Show every line in the records that contains the word "Mobile". Case counts.

(Dataset content begins)

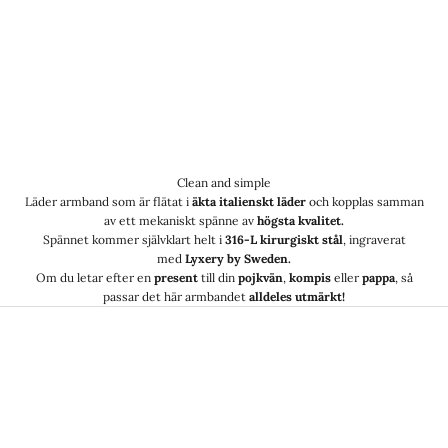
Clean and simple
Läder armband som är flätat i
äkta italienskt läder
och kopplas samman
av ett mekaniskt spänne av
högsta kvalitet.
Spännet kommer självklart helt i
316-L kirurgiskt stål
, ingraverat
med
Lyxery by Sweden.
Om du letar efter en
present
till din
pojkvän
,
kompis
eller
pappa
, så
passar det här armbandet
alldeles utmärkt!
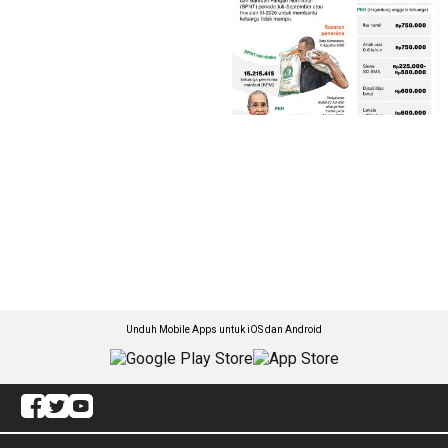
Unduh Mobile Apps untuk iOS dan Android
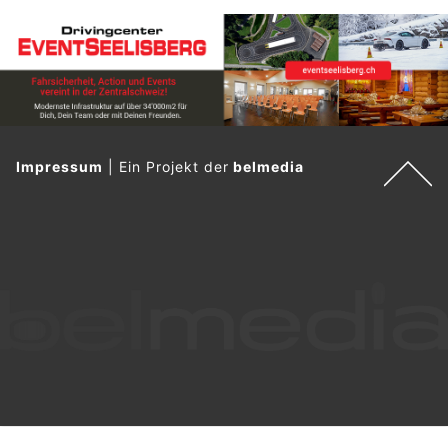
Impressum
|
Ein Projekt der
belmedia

(Dataset content ends)

**Task output**
Unduh Mobile Apps untuk iOS dan Android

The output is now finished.